The Tree Of Forgiveness Photo: supplied

You could pick almost any verse of any one of these songs as an example, but that one (which is called ‘Summer’s End’) will do. There was a time when Prine used to introduce his characters by name: Donald and Lydia, Billy The Bum. These days he doesn’t usually bother, but that’s okay; the little details make you feel you know them within the first few lines anyway.

In ‘Summer’s End’ he drops you somewhere in the middle of the story. There’s a couple, and some kind of estrangement. Who knows how long it’s been, but it’s those sentimental occasions – Valentine’s Day, Easter, New Year’s Eve – that bring the feelings to the surface. It’s a sad story, but Prine’s still going to have some fun with it. He loves rhyme. ‘Valentines break hearts and minds’ – he must have been pleased with that one – and the ‘Easter egg ain’t got a leg’ - well it’s silly but should get a laugh. And then he follows it with a chorus that will squeeze out a tear as well. It’s masterful yet feels effortless, and he does it here again and again.

Prine is 71 now and has survived two bouts of cancer in the past twenty years. It’s taken its toll on his voice, which was never exactly pretty, but has hardly dimmed his outlook. There may be a few more black jokes and references to old folks’ homes, but life as he portrays it is still wondrous and absurd. And he’d rather trust his own folk wisdom – or the instinct of dogs – than anything the scientists have to say, as he makes clear in ‘The Lonesome Friends Of Science’.
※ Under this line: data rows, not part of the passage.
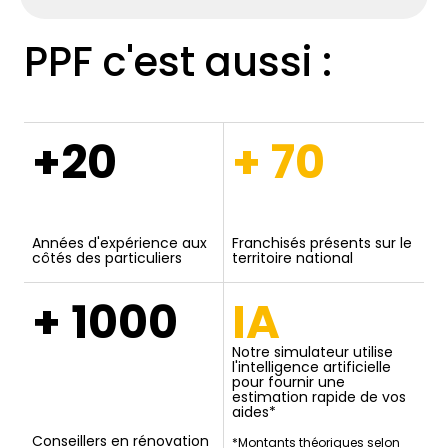
PPF c'est aussi :
+20
+ 70
Années d'expérience aux
Franchisés présents sur le
côtés des particuliers
territoire national
+ 1000
IA
Notre simulateur utilise
l'intelligence artificielle
pour fournir une
estimation rapide de vos
aides*
Conseillers en rénovation
*Montants théoriques selon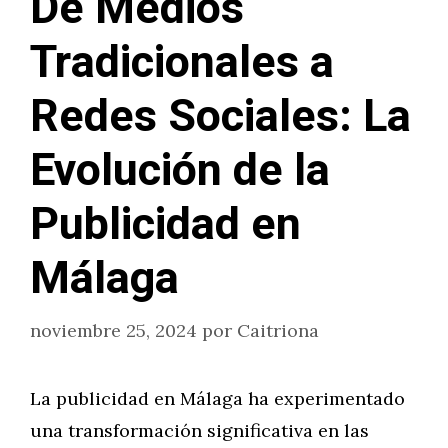
De Medios
Tradicionales a
Redes Sociales: La
Evolución de la
Publicidad en
Málaga
noviembre 25, 2024
por
Caitriona
La publicidad en Málaga ha experimentado
una transformación significativa en las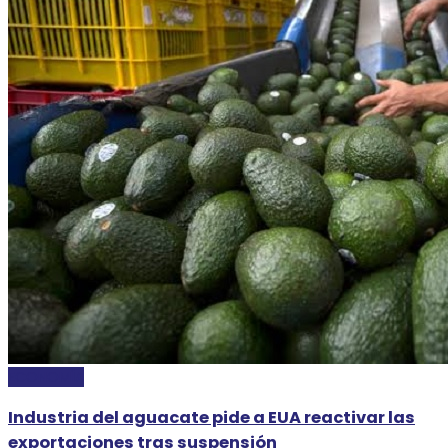
ECONOMÍA
Industria del aguacate pide a EUA reactivar las
exportaciones tras suspensión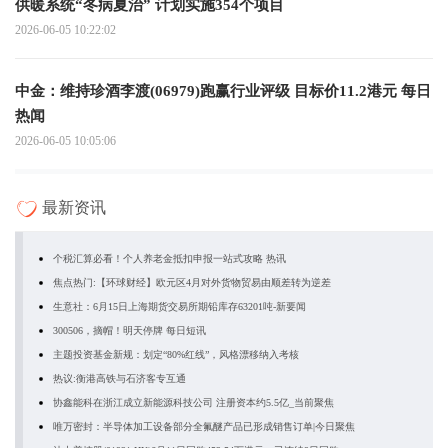
供暖系统“冬病夏治” 计划实施354个项目
2026-06-05 10:22:02
中金：维持珍酒李渡(06979)跑赢行业评级 目标价11.2港元 每日
热闻
2026-06-05 10:05:06
最新资讯
个税汇算必看！个人养老金抵扣申报一站式攻略 热讯
焦点热门:【环球财经】欧元区4月对外货物贸易由顺差转为逆差
生意社：6月15日上海期货交易所期铅库存63201吨-新要闻
300506，摘帽！明天停牌 每日短讯
主题投资基金新规：划定“80%红线”，风格漂移纳入考核
热议:衡港高铁与石济客专互通
协鑫能科在浙江成立新能源科技公司 注册资本约5.5亿_当前聚焦
唯万密封：半导体加工设备部分全氟醚产品已形成销售订单|今日聚焦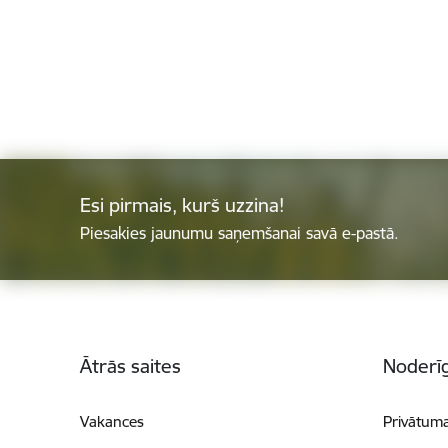
Esi pirmais, kurš uzzina!
Piesakies jaunumu saņemšanai savā e-pastā.
Kājene
Ātrās saites
Noderīg
Vakances
Privātuma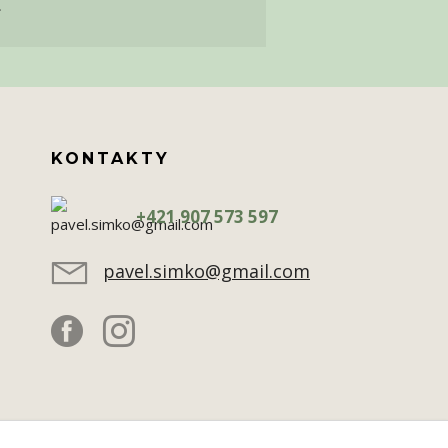
.
KONTAKTY
+421 907 573 597
pavel.simko@gmail.com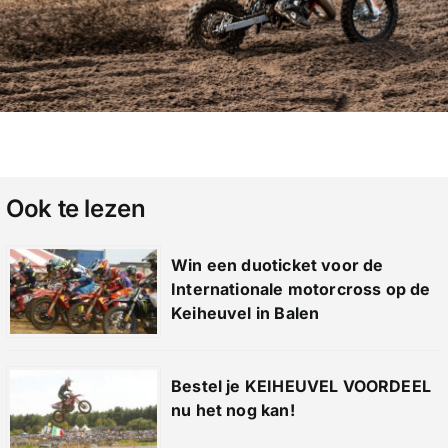
Ook te lezen
Win een duoticket voor de
Internationale motorcross op de
Keiheuvel in Balen
Bestel je KEIHEUVEL VOORDEEL
nu het nog kan!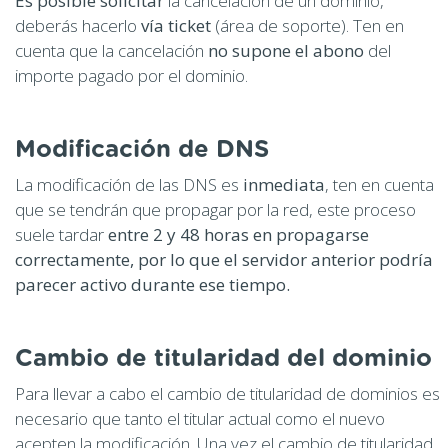
Es posible solicitar
la cancelación de un dominio,
deberás hacerlo
vía ticket
(área de soporte). Ten en
cuenta que la cancelación
no supone el abono
del
importe pagado por el dominio.
Modificación de DNS
La modificación de las DNS es
inmediata
, ten en cuenta
que se tendrán que propagar por la red, este proceso
suele tardar
entre 2 y 48 horas en propagarse
correctamente, por lo que el servidor anterior podría
parecer activo durante ese tiempo.
Cambio de titularidad del dominio
Para llevar a cabo el cambio de titularidad de dominios es
necesario que tanto el titular actual como el nuevo
acepten la modificación. Una vez el cambio de titularidad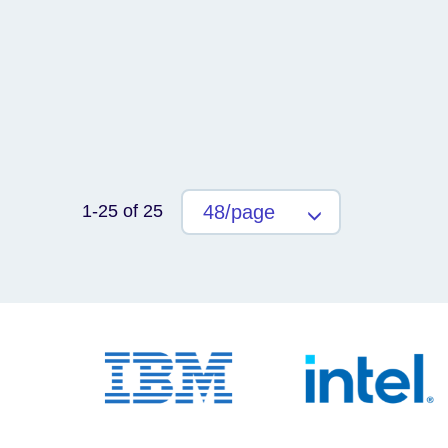
1-25 of 25
48/page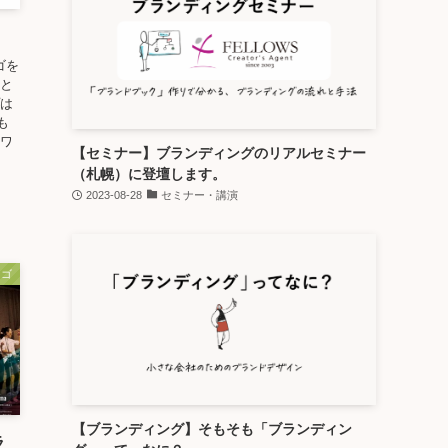
ゴを
船と
プは
も
、ワ
【セミナー】ブランディングのリアルセミナー
（札幌）に登壇します。
2023-08-28
セミナー・講演
ロゴ
【ブランディング】そもそも「ブランディン
ラ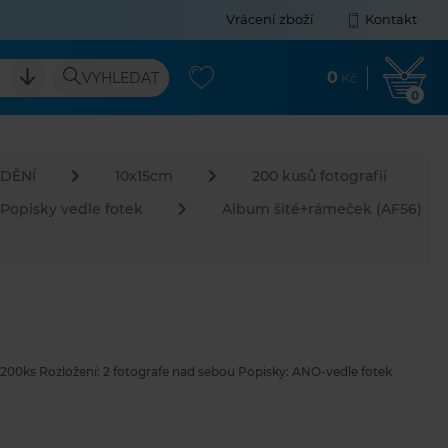
Vrácení zboží
Kontakt
0
VYHLEDAT
Kč
0
DĚNÍ
10x15cm
200 kusů fotografií
Popisky vedle fotek
Album šité+rámeček (AF56)
200ks Rozložení: 2 fotografe nad sebou Popisky: ANO-vedle fotek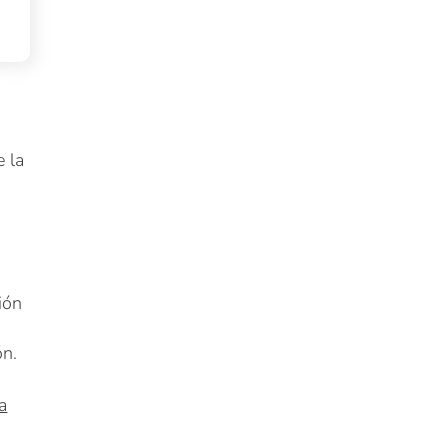
e la
ión
ón.
a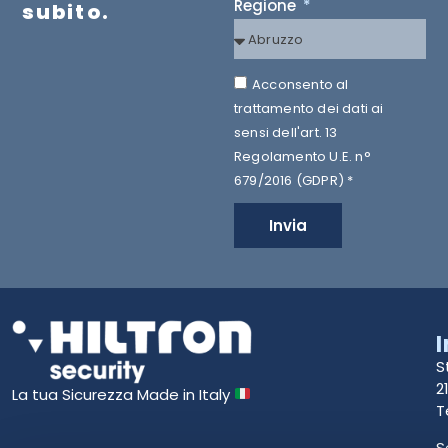
Regione
subito.
Acconsento al
trattamento dei dati ai
sensi dell'art. 13
Regolamento U.E. n°
679/2016 (GDPR) *
Invia
S
2
La tua Sicurezza Made in Italy
T
S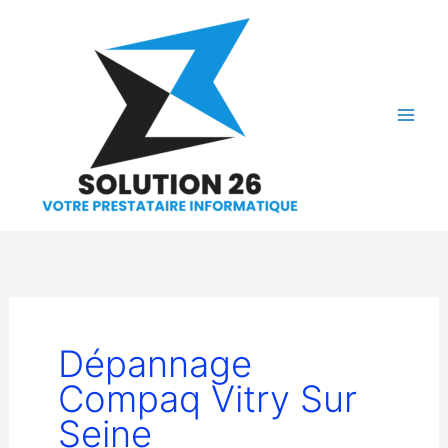
Aller
au
contenu
Dépannage
Compaq Vitry Sur
Seine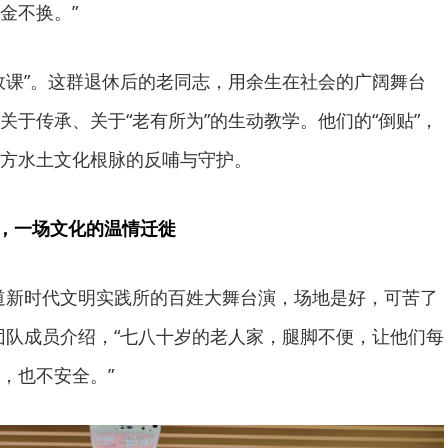
金不换。”
政课”。这群退休后的老同志，用余生在社会的广阔舞台
关于传承、关于“老有所为”的生动教学。他们的“倒贴”，
方水土文化根脉的反哺与守护。
”，一场文化的温情迁徙
道新时代文明实践所的百姓大舞台演，场地是好，可苦了
团队成员介绍，“七八十岁的老人家，腿脚不便，让他们每
，也不安全。”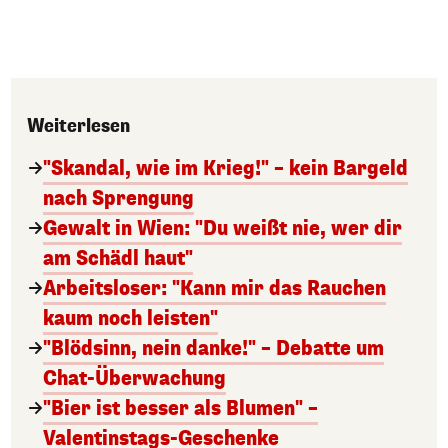
Weiterlesen
"Skandal, wie im Krieg!" – kein Bargeld
nach Sprengung
Gewalt in Wien: "Du weißt nie, wer dir
am Schädl haut"
Arbeitsloser: "Kann mir das Rauchen
kaum noch leisten"
"Blödsinn, nein danke!" – Debatte um
Chat-Überwachung
"Bier ist besser als Blumen" –
Valentinstags-Geschenke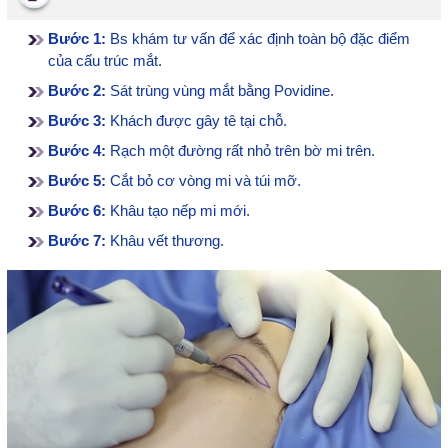
Bước 1:
Bs khám tư vấn để xác định toàn bộ đặc điểm
của cấu trúc mắt.
Bước 2:
Sát trùng vùng mắt bằng Povidine.
Bước 3:
Khách được gây tê tại chỗ.
Bước 4:
Rạch một đường rất nhỏ trên bờ mi trên.
Bước 5:
Cắt bỏ cơ vòng mi và túi mỡ.
Bước 6:
Khâu tạo nếp mi mới.
Bước 7:
Khâu vết thương.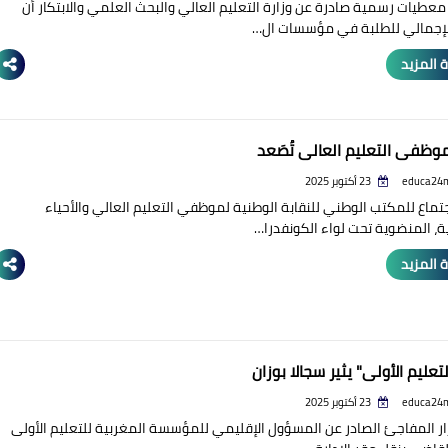
طيات رسمية صادرة عن وزارة التعليم العالي والبحث العلمي والابتكار أن
لإجمالي للطلبة في مؤسسات ال…
 المزيد
موظفي التعليم العالي تُصَعد
educa24
23 أكتوبر 2025
ماع للمكتب الوطني للنقابة الوطنية لموظفي التعليم العالي والأحياء
ة، المنضوية تحت لواء الكونفدرا…
 المزيد
تعليم الأولي" يثير سجالا بوزان
educa24
23 أكتوبر 2025
قرار المفاجئ الصادر عن المسؤول الإقليمي للمؤسسة المغربية للتعليم الأولى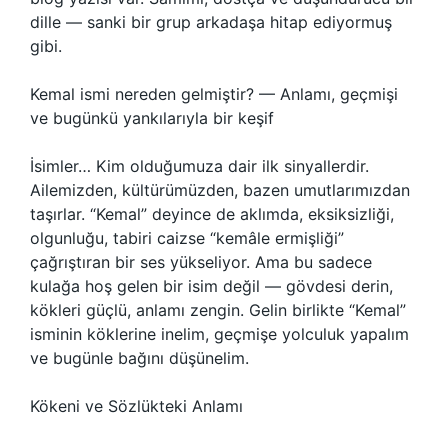
dille — sanki bir grup arkadaşa hitap ediyormuş
gibi.
Kemal ismi nereden gelmiştir? — Anlamı, geçmişi
ve bugünkü yankılarıyla bir keşif
İsimler… Kim olduğumuza dair ilk sinyallerdir.
Ailemizden, kültürümüzden, bazen umutlarımızdan
taşırlar. “Kemal” deyince de aklımda, eksiksizliği,
olgunluğu, tabiri caizse “kemâle ermişliği”
çağrıştıran bir ses yükseliyor. Ama bu sadece
kulağa hoş gelen bir isim değil — gövdesi derin,
kökleri güçlü, anlamı zengin. Gelin birlikte “Kemal”
isminin köklerine inelim, geçmişe yolculuk yapalım
ve bugünle bağını düşünelim.
Kökeni ve Sözlükteki Anlamı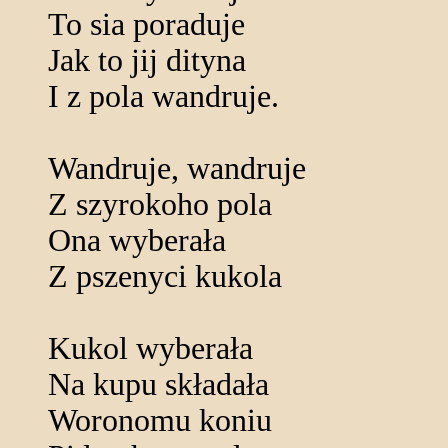
To sia poraduje
Jak to jij dityna
I z pola wandruje.
Wandruje, wandruje
Z szyrokoho pola
Ona wyberała
Z pszenyci kukola
Kukol wyberała
Na kupu składała
Woronomu koniu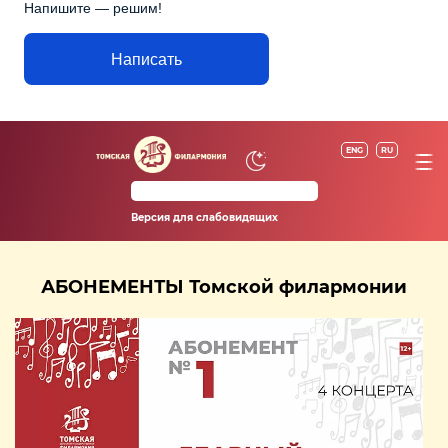
Напишите — решим!
Написать
ENG
RU
Версия для слабовидящих
АБОНЕМЕНТЫ Томской филармонии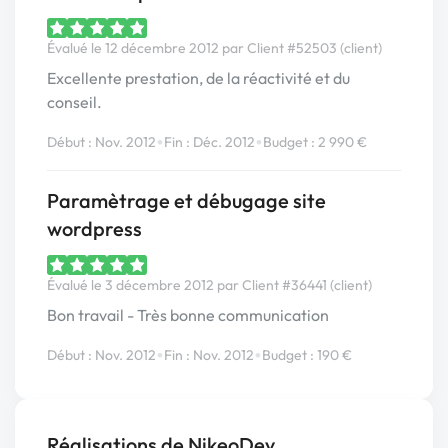
Évalué le 12 décembre 2012 par Client #52503 (client)
Excellente prestation, de la réactivité et du
conseil.
•
•
Début : Nov. 2012
Fin : Déc. 2012
Budget : 2 990 €
Paramètrage et débugage site
wordpress
Évalué le 3 décembre 2012 par Client #36441 (client)
Bon travail - Très bonne communication
•
•
Début : Nov. 2012
Fin : Nov. 2012
Budget : 190 €
Réalisations de NikeoDev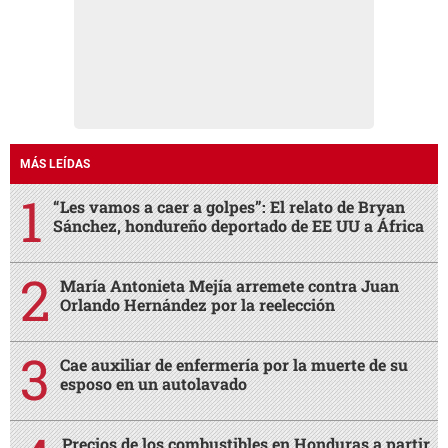
MÁS LEÍDAS
“Les vamos a caer a golpes”: El relato de Bryan
Sánchez, hondureño deportado de EE UU a África
María Antonieta Mejía arremete contra Juan
Orlando Hernández por la reelección
Cae auxiliar de enfermería por la muerte de su
esposo en un autolavado
Precios de los combustibles en Honduras a partir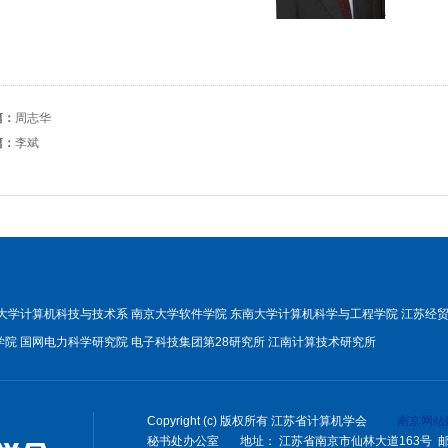
篇：
周志华
篇：
李斌
大学计算机科技与技术系
南京大学软件学院
东南大学计算机科学与工程学院
江苏经
学院
国网电力科学研究院
电子科技集团第28研究所
江南计算技术研究所
Copyright (c) 版权所有 江苏省计算机学会
南京网站
秘书处办公室 地址： 江苏省南京市仙林大道163号 邮编：2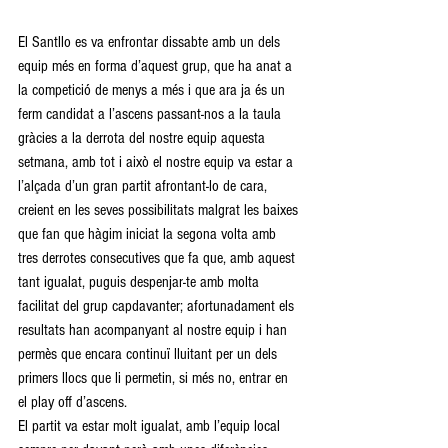
El Santllo es va enfrontar dissabte amb un dels 
equip més en forma d’aquest grup, que ha anat a 
la competició de menys a més i que ara ja és un 
ferm candidat a l’ascens passant-nos a la taula 
gràcies a la derrota del nostre equip aquesta 
setmana, amb tot i això el nostre equip va estar a 
l’alçada d’un gran partit afrontant-lo de cara, 
creient en les seves possibilitats malgrat les baixes 
que fan que hàgim iniciat la segona volta amb 
tres derrotes consecutives que fa que, amb aquest 
tant igualat, puguis despenjar-te amb molta 
facilitat del grup capdavanter; afortunadament els 
resultats han acompanyant al nostre equip i han 
permès que encara continuï lluitant per un dels 
primers llocs que li permetin, si més no, entrar en 
el play off d’ascens. 
El partit va estar molt igualat, amb l’equip local 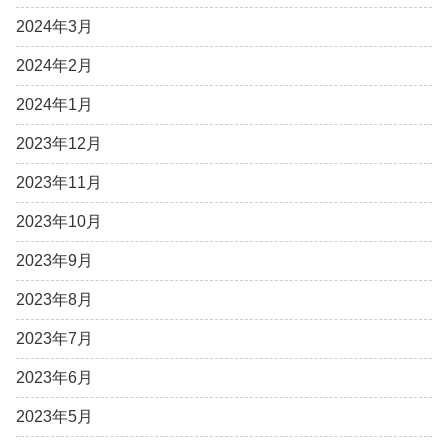
2024年3月
2024年2月
2024年1月
2023年12月
2023年11月
2023年10月
2023年9月
2023年8月
2023年7月
2023年6月
2023年5月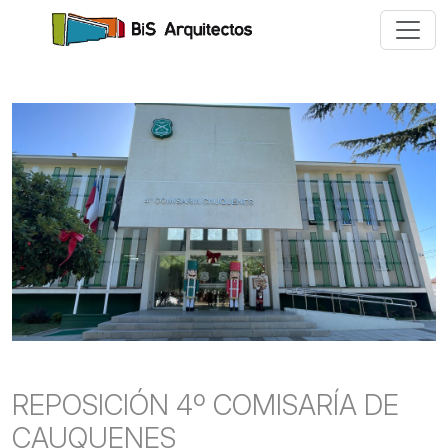
REPOSICIÓN 4º COMISARÍA DE
CAUQUENES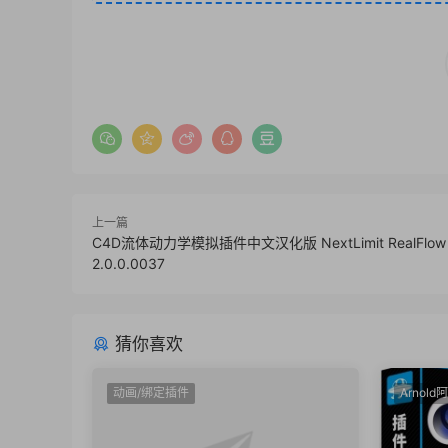
上一篇
C4D流体动力学模拟插件中文汉化版 NextLimit RealFlow
2.0.0.0037
猜你喜欢
动画/绑定插件
Arnold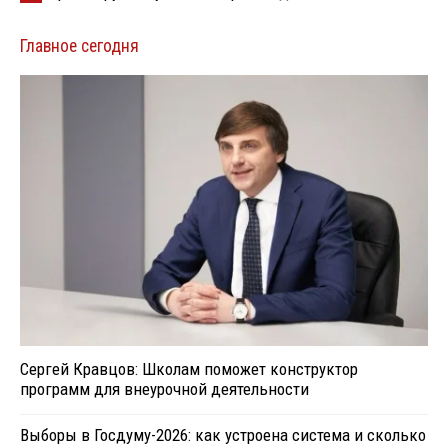
Главное сегодня
Сергей Кравцов: Школам поможет конструктор
программ для внеурочной деятельности
Выборы в Госдуму-2026: как устроена система и сколько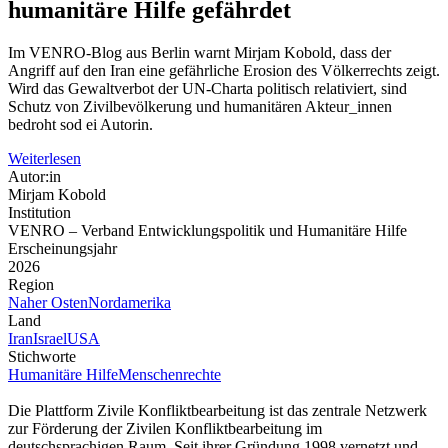
humanitäre Hilfe gefährdet
Im VENRO-Blog aus Berlin warnt Mirjam Kobold, dass der
Angriff auf den Iran eine gefährliche Erosion des Völkerrechts zeigt.
Wird das Gewaltverbot der UN-Charta politisch relativiert, sind
Schutz von Zivilbevölkerung und humanitären Akteur_innen
bedroht sod ei Autorin.
Weiterlesen
Autor:in
Mirjam Kobold
Institution
VENRO – Verband Entwicklungspolitik und Humanitäre Hilfe
Erscheinungsjahr
2026
Region
Naher Osten
Nordamerika
Land
Iran
Israel
USA
Stichworte
Humanitäre Hilfe
Menschenrechte
Die Plattform Zivile Konfliktbearbeitung ist das zentrale Netzwerk
zur Förderung der Zivilen Konfliktbearbeitung im
deutschsprachigen Raum. Seit ihrer Gründung 1998 vernetzt und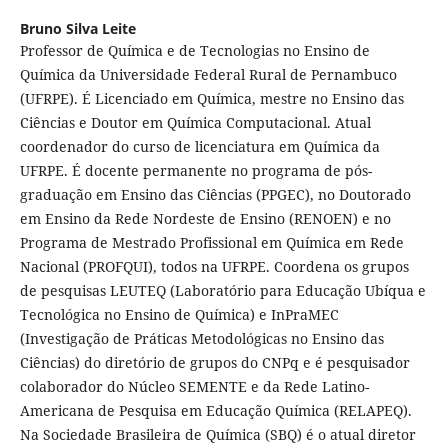
Bruno Silva Leite
Professor de Química e de Tecnologias no Ensino de
Química da Universidade Federal Rural de Pernambuco
(UFRPE). É Licenciado em Química, mestre no Ensino das
Ciências e Doutor em Química Computacional. Atual
coordenador do curso de licenciatura em Química da
UFRPE. É docente permanente no programa de pós-
graduação em Ensino das Ciências (PPGEC), no Doutorado
em Ensino da Rede Nordeste de Ensino (RENOEN) e no
Programa de Mestrado Profissional em Química em Rede
Nacional (PROFQUI), todos na UFRPE. Coordena os grupos
de pesquisas LEUTEQ (Laboratório para Educação Ubíqua e
Tecnológica no Ensino de Química) e InPraMEC
(Investigação de Práticas Metodológicas no Ensino das
Ciências) do diretório de grupos do CNPq e é pesquisador
colaborador do Núcleo SEMENTE e da Rede Latino-
Americana de Pesquisa em Educação Química (RELAPEQ).
Na Sociedade Brasileira de Química (SBQ) é o atual diretor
Curiously, most of these songs were co-written, though it’s hard to tell what Prine’s collaborators brought to the party, as the voice is always so intrinsically Prine. Several are co-credited to the great if little-known Pat McLaughlin (whose own albums are well worth a listen.)

Most curious though, might ‘God Only Knows’. The song, Prine says, had its origins back in the 70s, and started as a co-write with the record producer Phil Spector, who is currently serving life imprisonment for the 2003 murder of Lana Clarkson. And in the light of that, the lyric – a solemn meditation on destiny – feels a little spooky to me.

On the other hand, Prine is in classic black comic form as he contemplates his own demise in the album’s final song ‘When I Get To Heaven, where he pictures himself in an uproarious afterlife, where the only people he has any unkind words for are, funnily enough, critics. ‘Paralytic syphillitics’ he unfairly calls them. Great rhyme, though.